Indranil Mukherjee | AFP | Getty Images
US social media giant meta platform The company has defended the publication of usernames on its messaging platform after the Indian government announced Wednesday that the move could lead to an increase in cybercrime.
“Users still need a phone number to use WhatsApp, and we’ve built multiple layers of protection against fraud into usernames,” a Meta spokesperson told CNBC in an email.
The tech company said it will limit the number of new people an account can contact, block repeated attempts to guess usernames, and allow its systems to detect and remove activity that shows common patterns related to impersonation and fraud.
It added that the username feature has not yet been rolled out and will be rolled out “slowly later this year.” On Monday, WhatsApp introduced usernames, billing it as a “key privacy feature” designed to let people stay connected without revealing their phone numbers.
The Indian government said the username feature “could significantly increase the incidence of online fraud, phishing, digital arrest fraud, and identity theft attacks by allowing malicious actors to recruit victims and send messages,” according to a report by Indian news agency ANI.
The government has given WhatsApp three days to provide a detailed explanation of the feature or take action under the country’s information technology regulations. The company has been instructed to pause the rollout of this feature until the government’s concerns are resolved.
Safety over privacy
While user privacy plays a role in policy-making, “the explosion in cyber-based financial crime has definitely shifted the focus towards security,” Reema Bhattacharya, head of Asia research at Verisk Maplecroft, told CNBC.

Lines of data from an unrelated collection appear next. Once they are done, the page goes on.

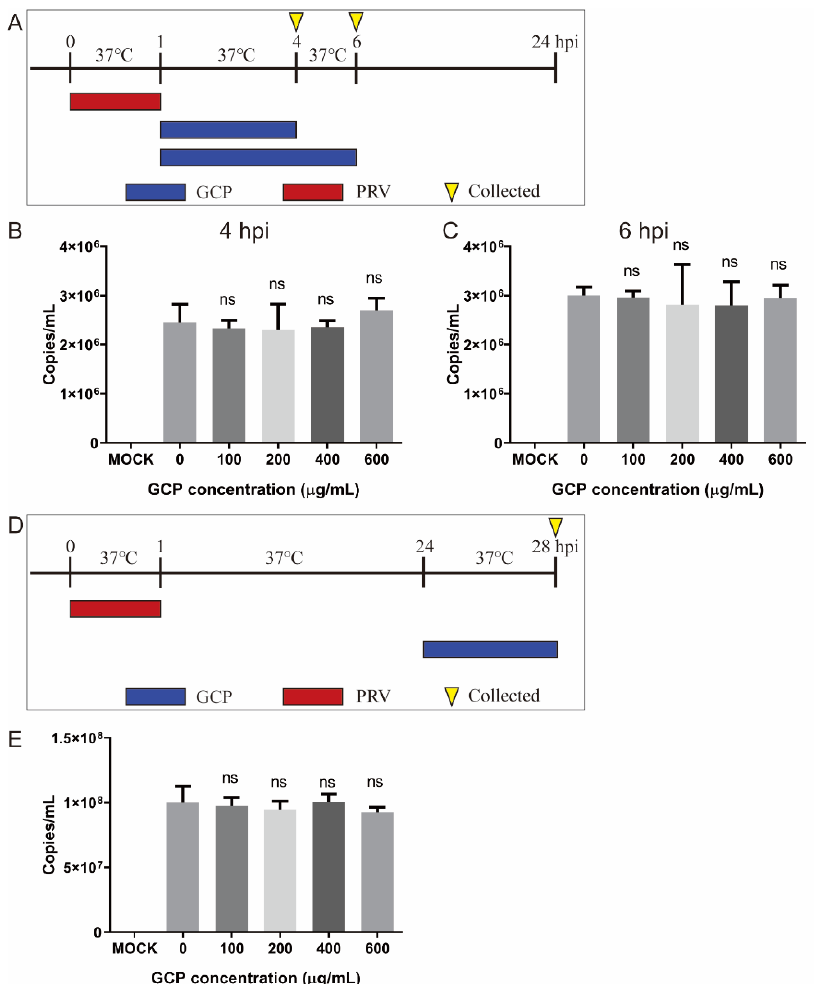
Figure 7. GCP had no effect on PRV replication and release. ( A – C ) PK-15 cells were infected with PRV XJ5 (MOI = 0.1) at 37 °C for 1 h, then incubated with GCP at 37 °C. At 4 and 6 hpi, the copy numbers of PRV DNA were quantified by qRT-PCR. ( D , E ) PK-15 cells were infected with PRV XJ5 (MOI = 0.1) for 24 h, washed, and incubated with fresh DMEM containing GCP for another 4 h, The copy numbers of PRV DNA in supernatants were quantified by qRT-PCR. All results were obtained from three independent experiments and were presented in means ± SD (ns, not significant).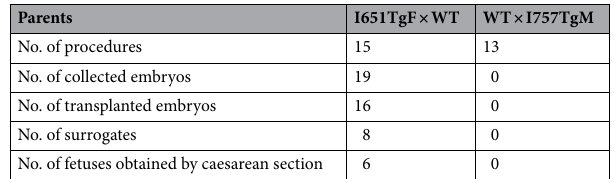
Table 2. Summary of embryo production from F1 transgenic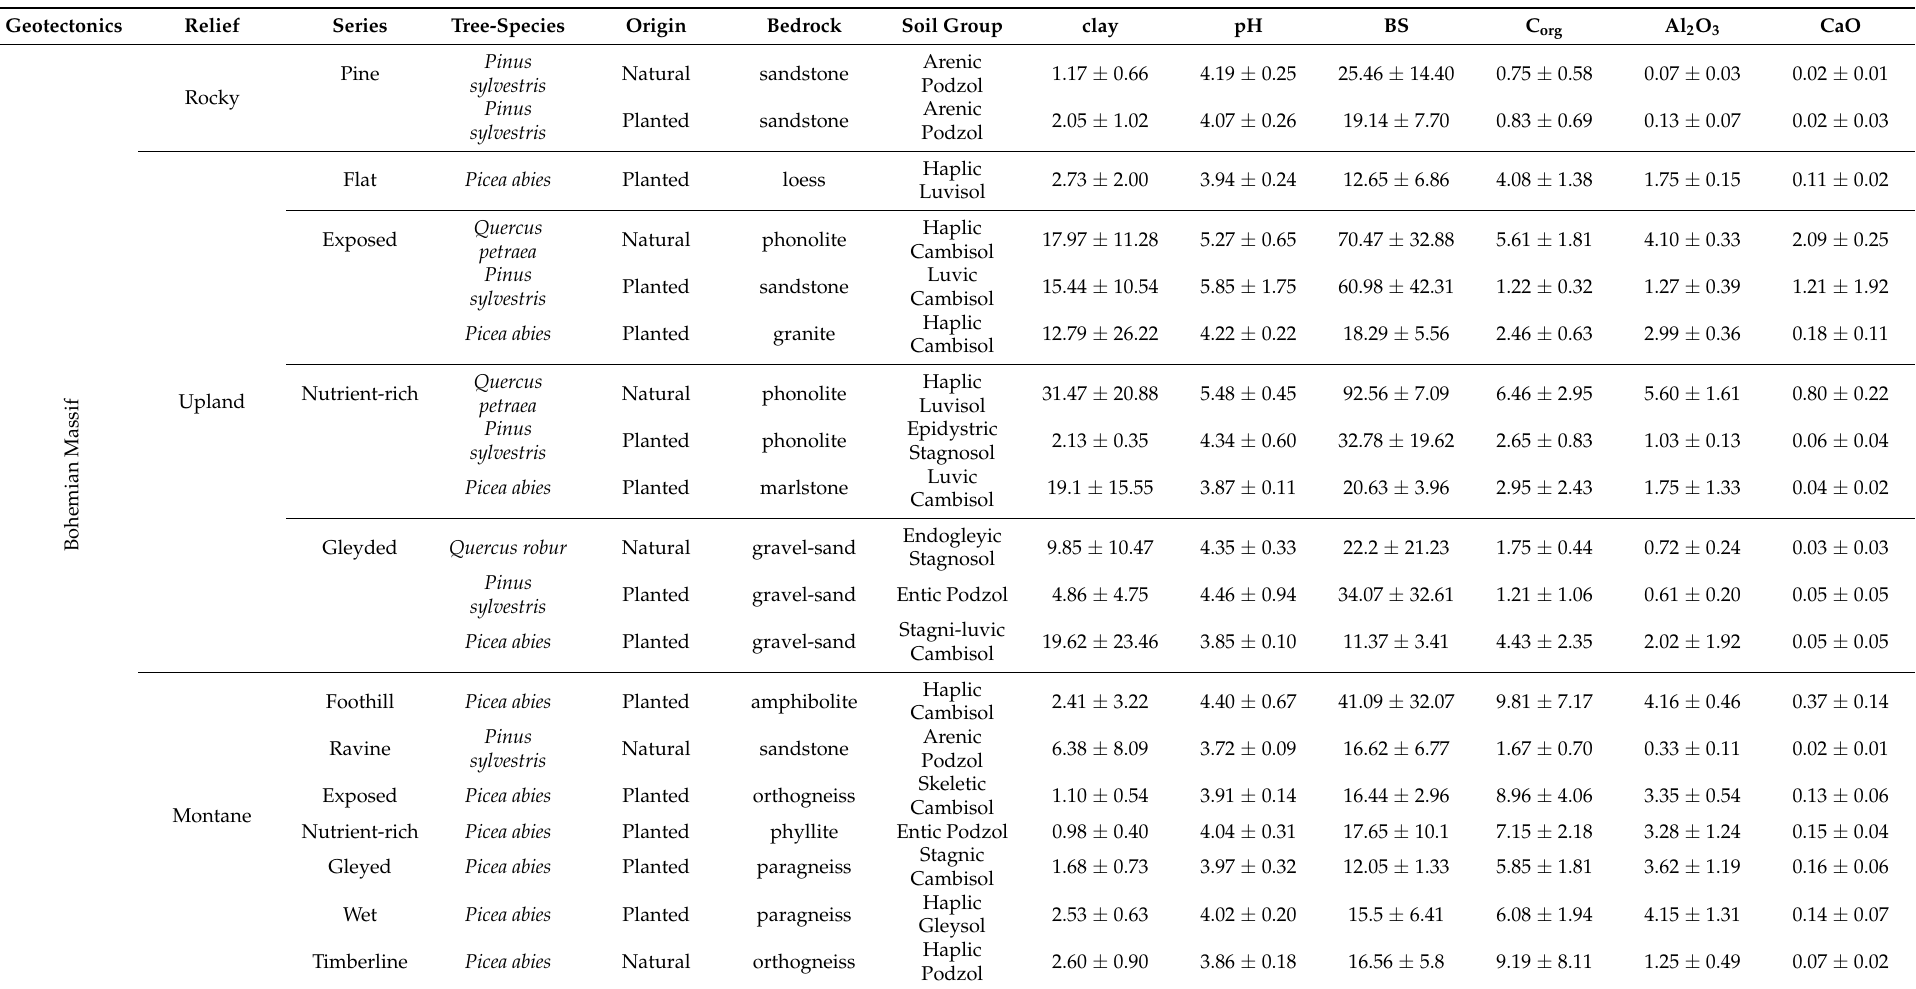
Table 3. Soil characteristics of sampled forest stand types in relation to bedrock type (mean ± standard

Meta’s proprietary March Adversarial Threat report found that online fraud syndicates are targeting users in India more frequently than in countries outside the United States. According to the Indian government, cybercrime incidents more than doubled from 1 million in 2022 to nearly 2.3 million in 2024.
Experts say India has more than 500 million WhatsApp users, a size that makes it susceptible to government surveillance.
Neil Shah, vice president of research at Counterpoint Research, said WhatApp’s reach, combined with its username feature, means “misinformation can spread even faster,” and scammers can use familiar names and photos to impersonate people.
Some of these concerns are addressed by meta. The company told CNBC it reserves the most high-profile names that can only be claimed by their rightful owners and refrains from similar derivatives of known names to prevent identity theft.
Bhattacharya said governments increasingly expect digital platforms to share responsibility for mitigating harm, but added that it is difficult to “draw the line between lawful regulation and measures that may stifle innovation or weaken user privacy.”
The government’s oversight of WhatsApp’s username feature comes just weeks after India temporarily banned Telegram to prevent exam fraud during important national exams.
The government said the platform hosted multiple channels that falsely claimed to have leaked exam questions and demanded money from test takers and their families for access. Telegram countered that the measure was meant to punish India’s “150 million general users of the app” and not the person who leaked the exam materials.